The second part of the question is: at most how many leaf nodes can the tree have given Z examples?
My current answer is that at most the tree would have 2 leaf nodes, one representing true and one representing false since it is dealing with binary inputs and binary outputs.
Is this the correct way of examining this problem or am I generalizing my answers too deeply?
Edit
After looking at Cameron's response, I would now turn my first answer into 2^Q and to build on his example of Q = 3, I would get 2^3 or 8 (2*2*2). Please correct if that is incorrect thinking.
Edit #2
The second part of the question it appears as though it should be (2^Q) * Z or to provide an example: (2^3) * 3) or 8*3 = 24 leaf nodes. To recap if I have 3 inputs that are binary I would initially take 2^3 and get 8 now I want to go over 3 examples. Therefore I should get 8*3 or 24.
Edit #3
In hindsight it seems that no matter how many examples I use the number of leaf nodes should never increase, as it is a per tree basis.
Solution
I'd suggest you approach the problem by working out small example cases by hand.

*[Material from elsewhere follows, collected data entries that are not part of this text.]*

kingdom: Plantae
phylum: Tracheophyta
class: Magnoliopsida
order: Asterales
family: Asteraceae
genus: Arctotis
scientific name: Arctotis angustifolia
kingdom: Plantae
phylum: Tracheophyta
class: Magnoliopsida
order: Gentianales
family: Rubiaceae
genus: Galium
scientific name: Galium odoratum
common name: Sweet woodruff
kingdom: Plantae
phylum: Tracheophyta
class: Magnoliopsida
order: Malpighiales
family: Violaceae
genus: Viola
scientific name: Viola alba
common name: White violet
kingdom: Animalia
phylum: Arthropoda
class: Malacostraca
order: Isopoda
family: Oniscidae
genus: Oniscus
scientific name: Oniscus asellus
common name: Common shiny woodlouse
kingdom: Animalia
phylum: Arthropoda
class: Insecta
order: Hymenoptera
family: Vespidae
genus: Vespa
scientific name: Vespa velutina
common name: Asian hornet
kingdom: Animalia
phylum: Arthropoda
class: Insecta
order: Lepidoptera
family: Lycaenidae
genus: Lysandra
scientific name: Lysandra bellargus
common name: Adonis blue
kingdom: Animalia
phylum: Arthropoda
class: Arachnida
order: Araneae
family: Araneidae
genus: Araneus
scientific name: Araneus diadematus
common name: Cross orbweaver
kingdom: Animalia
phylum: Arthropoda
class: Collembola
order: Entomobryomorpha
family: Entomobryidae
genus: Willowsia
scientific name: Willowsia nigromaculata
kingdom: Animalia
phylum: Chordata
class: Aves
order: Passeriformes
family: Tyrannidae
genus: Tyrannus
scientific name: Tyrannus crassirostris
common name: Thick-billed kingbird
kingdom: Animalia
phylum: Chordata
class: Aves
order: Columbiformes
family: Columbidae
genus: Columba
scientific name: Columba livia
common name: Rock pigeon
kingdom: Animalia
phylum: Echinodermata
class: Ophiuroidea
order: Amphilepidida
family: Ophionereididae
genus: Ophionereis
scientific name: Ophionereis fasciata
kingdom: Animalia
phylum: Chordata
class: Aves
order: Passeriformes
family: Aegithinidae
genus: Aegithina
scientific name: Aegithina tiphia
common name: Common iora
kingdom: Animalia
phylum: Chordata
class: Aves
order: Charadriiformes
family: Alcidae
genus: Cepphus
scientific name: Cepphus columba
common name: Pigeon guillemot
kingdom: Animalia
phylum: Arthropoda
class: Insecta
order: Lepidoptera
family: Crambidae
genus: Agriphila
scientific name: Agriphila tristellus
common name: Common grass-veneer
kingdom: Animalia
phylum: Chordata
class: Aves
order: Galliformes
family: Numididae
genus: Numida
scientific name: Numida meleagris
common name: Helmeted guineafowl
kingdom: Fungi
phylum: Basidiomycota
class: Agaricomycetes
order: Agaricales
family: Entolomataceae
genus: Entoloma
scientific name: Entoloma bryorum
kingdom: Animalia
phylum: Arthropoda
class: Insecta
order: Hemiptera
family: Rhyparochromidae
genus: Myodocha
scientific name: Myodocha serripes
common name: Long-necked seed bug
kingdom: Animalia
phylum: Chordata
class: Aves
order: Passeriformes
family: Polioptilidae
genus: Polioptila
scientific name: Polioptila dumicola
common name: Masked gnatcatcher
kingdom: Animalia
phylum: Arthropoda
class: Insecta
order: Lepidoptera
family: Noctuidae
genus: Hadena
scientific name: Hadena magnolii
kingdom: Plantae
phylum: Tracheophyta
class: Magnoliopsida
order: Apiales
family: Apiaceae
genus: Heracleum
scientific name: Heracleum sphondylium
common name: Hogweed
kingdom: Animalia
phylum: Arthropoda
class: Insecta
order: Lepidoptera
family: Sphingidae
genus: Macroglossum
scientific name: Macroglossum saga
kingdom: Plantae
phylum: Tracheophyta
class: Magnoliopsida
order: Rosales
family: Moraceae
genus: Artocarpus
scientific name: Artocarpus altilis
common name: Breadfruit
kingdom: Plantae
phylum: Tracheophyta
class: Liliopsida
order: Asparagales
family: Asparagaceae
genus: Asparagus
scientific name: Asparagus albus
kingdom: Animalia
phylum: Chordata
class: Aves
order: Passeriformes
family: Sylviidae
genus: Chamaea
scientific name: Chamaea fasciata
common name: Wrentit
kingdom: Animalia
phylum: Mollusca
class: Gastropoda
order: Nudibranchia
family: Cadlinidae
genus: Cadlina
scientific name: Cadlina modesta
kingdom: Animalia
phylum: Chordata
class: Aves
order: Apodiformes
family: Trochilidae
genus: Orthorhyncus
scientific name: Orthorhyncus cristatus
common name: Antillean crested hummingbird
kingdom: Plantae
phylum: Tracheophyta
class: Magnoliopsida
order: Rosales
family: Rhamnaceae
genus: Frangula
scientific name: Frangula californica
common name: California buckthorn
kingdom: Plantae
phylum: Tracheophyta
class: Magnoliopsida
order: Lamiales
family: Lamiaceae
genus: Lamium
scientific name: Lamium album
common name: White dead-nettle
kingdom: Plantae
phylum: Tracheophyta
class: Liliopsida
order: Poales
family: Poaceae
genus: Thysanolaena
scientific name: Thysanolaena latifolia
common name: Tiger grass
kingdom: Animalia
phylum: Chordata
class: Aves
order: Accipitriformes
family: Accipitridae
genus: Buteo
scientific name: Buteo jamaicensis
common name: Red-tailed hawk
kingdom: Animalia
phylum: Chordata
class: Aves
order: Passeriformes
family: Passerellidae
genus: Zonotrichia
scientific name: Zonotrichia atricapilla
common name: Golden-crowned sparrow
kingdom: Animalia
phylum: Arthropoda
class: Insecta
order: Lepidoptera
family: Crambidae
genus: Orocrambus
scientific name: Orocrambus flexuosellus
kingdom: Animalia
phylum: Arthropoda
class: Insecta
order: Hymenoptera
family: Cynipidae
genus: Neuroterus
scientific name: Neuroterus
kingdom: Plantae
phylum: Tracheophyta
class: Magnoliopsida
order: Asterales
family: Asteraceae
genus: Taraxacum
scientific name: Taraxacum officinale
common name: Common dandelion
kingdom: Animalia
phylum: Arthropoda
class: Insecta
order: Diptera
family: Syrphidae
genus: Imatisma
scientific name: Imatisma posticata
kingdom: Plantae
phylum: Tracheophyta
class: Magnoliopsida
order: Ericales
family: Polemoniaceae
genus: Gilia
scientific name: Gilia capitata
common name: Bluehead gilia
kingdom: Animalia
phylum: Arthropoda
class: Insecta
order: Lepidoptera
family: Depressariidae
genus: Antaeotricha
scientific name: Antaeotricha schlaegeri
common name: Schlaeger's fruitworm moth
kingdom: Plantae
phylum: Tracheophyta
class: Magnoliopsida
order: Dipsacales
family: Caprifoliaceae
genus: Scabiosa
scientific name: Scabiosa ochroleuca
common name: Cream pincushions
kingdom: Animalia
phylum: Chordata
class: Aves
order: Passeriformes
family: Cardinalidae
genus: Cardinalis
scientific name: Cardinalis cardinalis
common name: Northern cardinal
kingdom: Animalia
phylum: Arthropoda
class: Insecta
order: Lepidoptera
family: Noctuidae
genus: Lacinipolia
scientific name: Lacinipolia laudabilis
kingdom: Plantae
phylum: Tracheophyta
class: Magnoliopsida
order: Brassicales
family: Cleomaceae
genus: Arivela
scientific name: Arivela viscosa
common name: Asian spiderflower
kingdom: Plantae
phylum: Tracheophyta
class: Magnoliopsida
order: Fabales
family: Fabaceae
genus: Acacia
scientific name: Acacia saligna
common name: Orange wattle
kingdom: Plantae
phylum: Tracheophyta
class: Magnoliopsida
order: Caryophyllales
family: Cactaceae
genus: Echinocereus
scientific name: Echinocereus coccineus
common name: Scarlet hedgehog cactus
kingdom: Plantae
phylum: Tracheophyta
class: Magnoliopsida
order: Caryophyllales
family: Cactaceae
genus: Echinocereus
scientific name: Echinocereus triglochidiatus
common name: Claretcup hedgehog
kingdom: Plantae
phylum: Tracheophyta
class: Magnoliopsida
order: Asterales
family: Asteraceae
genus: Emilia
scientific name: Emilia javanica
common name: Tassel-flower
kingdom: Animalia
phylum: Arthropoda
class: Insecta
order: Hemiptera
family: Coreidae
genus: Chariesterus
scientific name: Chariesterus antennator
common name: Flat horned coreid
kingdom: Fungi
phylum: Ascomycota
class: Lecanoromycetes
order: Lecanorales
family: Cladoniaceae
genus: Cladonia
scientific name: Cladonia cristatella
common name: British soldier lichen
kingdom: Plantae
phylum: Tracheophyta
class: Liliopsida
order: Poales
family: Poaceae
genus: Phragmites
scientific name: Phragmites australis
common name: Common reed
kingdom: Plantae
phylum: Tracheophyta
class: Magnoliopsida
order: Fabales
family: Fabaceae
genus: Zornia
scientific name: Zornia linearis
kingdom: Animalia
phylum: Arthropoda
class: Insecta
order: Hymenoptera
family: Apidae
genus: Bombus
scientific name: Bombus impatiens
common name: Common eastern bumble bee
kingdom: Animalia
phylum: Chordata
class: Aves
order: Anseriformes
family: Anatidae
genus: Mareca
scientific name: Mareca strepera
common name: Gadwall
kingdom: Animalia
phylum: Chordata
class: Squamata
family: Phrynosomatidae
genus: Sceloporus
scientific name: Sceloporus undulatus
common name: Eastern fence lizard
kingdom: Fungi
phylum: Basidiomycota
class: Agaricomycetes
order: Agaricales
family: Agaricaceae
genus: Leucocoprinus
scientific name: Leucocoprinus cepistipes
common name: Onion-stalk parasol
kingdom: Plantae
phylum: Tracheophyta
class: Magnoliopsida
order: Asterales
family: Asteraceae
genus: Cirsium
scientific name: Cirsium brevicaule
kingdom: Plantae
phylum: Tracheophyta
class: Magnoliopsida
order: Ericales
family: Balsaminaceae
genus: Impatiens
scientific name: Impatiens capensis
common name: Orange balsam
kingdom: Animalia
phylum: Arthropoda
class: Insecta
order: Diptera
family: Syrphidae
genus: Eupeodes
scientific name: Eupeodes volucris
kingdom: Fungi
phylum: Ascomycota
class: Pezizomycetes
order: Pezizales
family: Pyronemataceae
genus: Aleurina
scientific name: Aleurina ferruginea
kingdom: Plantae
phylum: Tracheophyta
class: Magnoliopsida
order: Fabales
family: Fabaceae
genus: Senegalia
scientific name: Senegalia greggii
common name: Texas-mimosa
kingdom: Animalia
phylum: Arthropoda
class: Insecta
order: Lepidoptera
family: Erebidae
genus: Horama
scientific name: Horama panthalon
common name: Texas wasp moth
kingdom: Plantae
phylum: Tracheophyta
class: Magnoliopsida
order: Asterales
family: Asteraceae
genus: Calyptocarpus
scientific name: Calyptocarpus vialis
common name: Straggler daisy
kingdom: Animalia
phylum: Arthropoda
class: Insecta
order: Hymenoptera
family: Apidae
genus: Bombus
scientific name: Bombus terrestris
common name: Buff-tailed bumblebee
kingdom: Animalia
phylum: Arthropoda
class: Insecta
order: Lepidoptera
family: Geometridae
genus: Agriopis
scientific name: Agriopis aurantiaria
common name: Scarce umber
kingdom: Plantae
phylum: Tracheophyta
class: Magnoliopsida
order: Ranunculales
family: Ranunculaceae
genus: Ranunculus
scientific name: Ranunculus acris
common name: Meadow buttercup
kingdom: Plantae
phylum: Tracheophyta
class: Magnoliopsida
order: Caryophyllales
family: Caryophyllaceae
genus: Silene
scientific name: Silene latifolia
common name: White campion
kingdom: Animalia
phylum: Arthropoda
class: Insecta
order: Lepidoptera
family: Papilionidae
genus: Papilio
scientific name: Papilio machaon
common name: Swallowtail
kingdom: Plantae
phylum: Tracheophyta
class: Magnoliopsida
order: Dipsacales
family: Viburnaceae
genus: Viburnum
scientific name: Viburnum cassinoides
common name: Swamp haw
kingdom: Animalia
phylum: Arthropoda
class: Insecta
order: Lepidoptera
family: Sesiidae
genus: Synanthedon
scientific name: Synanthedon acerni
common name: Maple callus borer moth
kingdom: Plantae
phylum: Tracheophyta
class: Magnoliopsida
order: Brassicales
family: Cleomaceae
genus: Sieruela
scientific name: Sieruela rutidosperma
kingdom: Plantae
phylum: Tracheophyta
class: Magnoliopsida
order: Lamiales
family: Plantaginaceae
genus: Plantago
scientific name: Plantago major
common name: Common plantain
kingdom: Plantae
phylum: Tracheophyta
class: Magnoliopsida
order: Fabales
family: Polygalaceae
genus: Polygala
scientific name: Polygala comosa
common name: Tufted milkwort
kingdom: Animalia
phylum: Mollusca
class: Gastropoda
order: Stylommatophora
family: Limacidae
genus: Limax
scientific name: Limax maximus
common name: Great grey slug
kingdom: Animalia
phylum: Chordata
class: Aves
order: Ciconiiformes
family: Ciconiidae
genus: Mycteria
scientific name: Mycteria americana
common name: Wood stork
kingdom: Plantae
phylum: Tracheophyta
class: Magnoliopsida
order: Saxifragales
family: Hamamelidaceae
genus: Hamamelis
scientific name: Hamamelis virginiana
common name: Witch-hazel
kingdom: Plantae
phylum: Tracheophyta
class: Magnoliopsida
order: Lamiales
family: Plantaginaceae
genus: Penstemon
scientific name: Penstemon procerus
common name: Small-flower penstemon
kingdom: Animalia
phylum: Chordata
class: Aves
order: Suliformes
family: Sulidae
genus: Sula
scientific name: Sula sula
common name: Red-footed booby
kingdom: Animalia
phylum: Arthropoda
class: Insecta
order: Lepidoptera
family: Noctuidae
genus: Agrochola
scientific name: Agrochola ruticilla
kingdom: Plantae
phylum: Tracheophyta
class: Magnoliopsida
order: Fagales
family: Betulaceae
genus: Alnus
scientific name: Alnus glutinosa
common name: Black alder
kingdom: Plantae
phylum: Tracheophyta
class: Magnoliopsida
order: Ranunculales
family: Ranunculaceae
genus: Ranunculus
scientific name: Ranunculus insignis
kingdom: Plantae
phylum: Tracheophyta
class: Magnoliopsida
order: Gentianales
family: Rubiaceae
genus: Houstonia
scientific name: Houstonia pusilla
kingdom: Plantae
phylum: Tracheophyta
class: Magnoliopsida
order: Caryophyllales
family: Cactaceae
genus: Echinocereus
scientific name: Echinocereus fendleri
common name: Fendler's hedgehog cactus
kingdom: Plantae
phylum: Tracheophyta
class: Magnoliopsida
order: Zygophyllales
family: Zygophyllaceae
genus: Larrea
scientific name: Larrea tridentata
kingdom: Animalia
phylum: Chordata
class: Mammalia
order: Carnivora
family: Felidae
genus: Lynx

For the first part, choose a small value for Q
, say 3, and write down all possible combinations of Q
. Then you can figure out how many examples you need. Increase Q
and do it again.
For the second part of your question, pick a small Z
and run the decision tree algorithm by hand. See how many leaves you get. Then pick another Z
and see if/how it changes. Try generating different examples (with the same Z
) and see if you can change the number of leaves.